Entries provided START

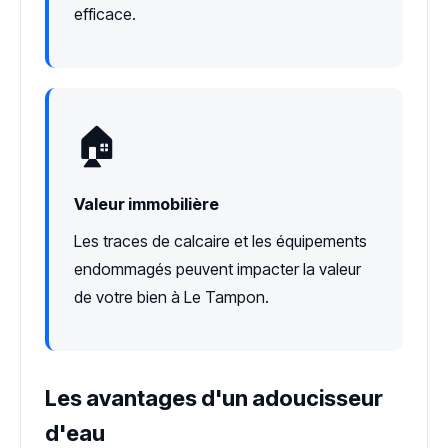
efficace.
🏠
Valeur immobilière
Les traces de calcaire et les équipements
endommagés peuvent impacter la valeur
de votre bien à Le Tampon.
Les avantages d'un adoucisseur
d'eau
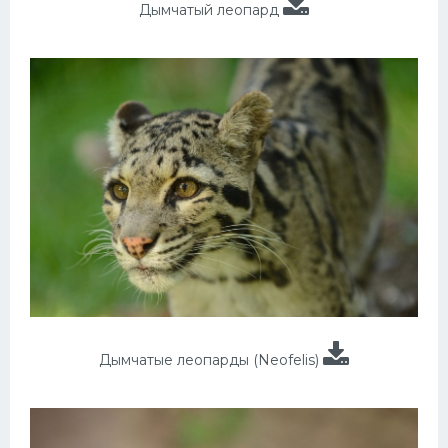
Дымчатый леопард
Дымчатые леопарды (Neofelis)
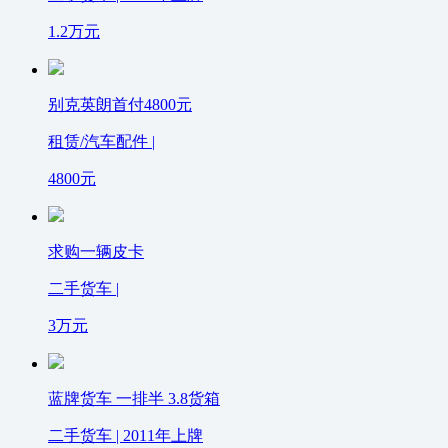
1.2
万元
别克英朗首付4800元
租赁/汽车配件 |
4800
元
求购一辆皮卡
二手货车 |
3
万元
蓝牌货车 一排半 3.8货箱
二手货车 | 2011年上牌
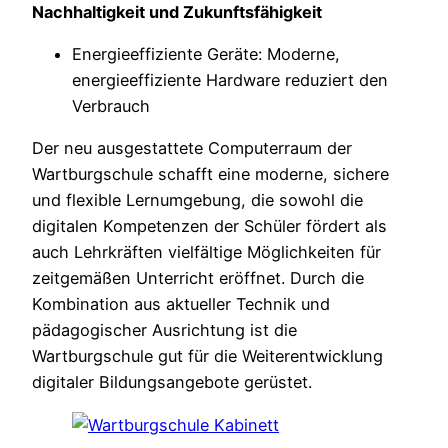
Nachhaltigkeit und Zukunftsfähigkeit
Energieeffiziente Geräte: Moderne,
energieeffiziente Hardware reduziert den
Verbrauch
Der neu ausgestattete Computerraum der
Wartburgschule schafft eine moderne, sichere
und flexible Lernumgebung, die sowohl die
digitalen Kompetenzen der Schüler fördert als
auch Lehrkräften vielfältige Möglichkeiten für
zeitgemäßen Unterricht eröffnet. Durch die
Kombination aus aktueller Technik und
pädagogischer Ausrichtung ist die
Wartburgschule gut für die Weiterentwicklung
digitaler Bildungsangebote gerüstet.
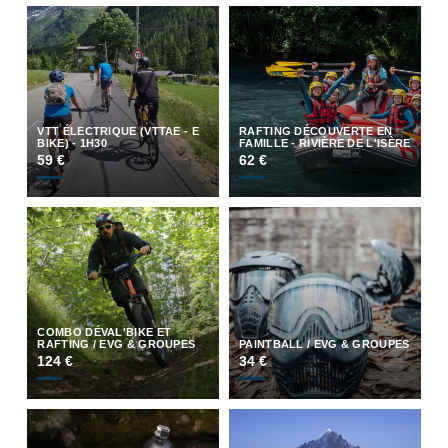
VTT ÉLECTRIQUE (VTTAE - E
RAFTING DÉCOUVERTE EN
BIKE) - 1H30
FAMILLE - RIVIÈRE DE L'ISÈRE
59 €
62 €
COMBO DÉVAL'BIKE ET
RAFTING / EVG & GROUPES
PAINTBALL / EVG & GROUPES
124 €
34 €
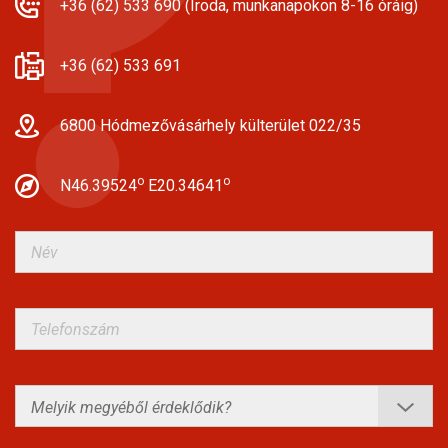
+36 (62) 533 690 (Iroda, munkanapokon 8-16 óráig)
+36 (62) 533 691
6800 Hódmezővásárhely külterület 022/35
o
o
N46.39524
E20.34641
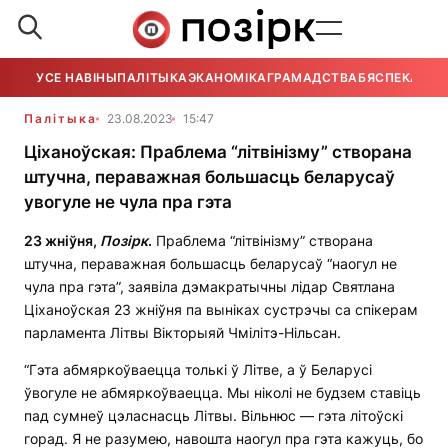
УСЕ НАВІНЫ
ПАЛІТЫКА
ЭКАНОМІКА
ГРАМАДСТВА
БЯСПЕКА
УСЕ
Палітыка
23.08.2023
15:47
Ціханоўская: Праблема “літвінізму” створана
штучна, пераважная большасць беларусаў
увогуле не чула пра гэта
23 жніўня,
Позірк
.
Праблема “літвінізму” створана
штучна, пераважная большасць беларусаў “наогул не
чула пра гэта”, заявіла дэмакратычны лідар Святлана
Ціханоўская 23 жніўня па выніках сустрэчы са спікерам
парламента Літвы Вікторыяй Чмілітэ-Нільсан.
“Гэта абмяркоўваецца толькі ў Літве, а ў Беларусі
ўвогуле не абмяркоўваецца. Мы ніколі не будзем ставіць
пад сумнеў цэласнасць Літвы. Вільнюс — гэта літоўскі
горад. Я не разумею, навошта наогул пра гэта кажуць, бо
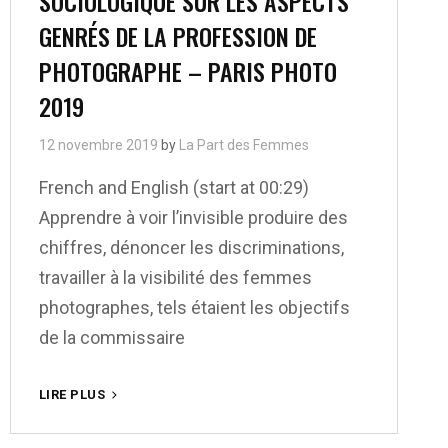
SOCIOLOGIQUE SUR LES ASPECTS
GENRÉS DE LA PROFESSION DE
PHOTOGRAPHE – PARIS PHOTO
2019
12 novembre 2019
by
La Part des Femmes
French and English (start at 00:29)
Apprendre à voir l’invisible produire des
chiffres, dénoncer les discriminations,
travailler à la visibilité des femmes
photographes, tels étaient les objectifs
de la commissaire
UN
LIRE PLUS
POINT
CHIFFRÉ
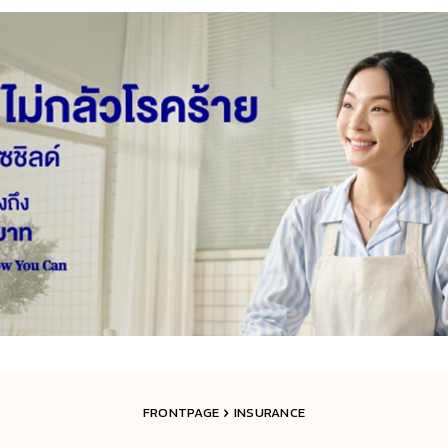
FRONTPAGE
INSURANCE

Entries provided END

Required action —
Which lines in the listing above contain the string "GROUPES"? Find each one and copy it in full.

Solution —
RAFTING / EVG & GROUPES
PAINTBALL / EVG & GROUPES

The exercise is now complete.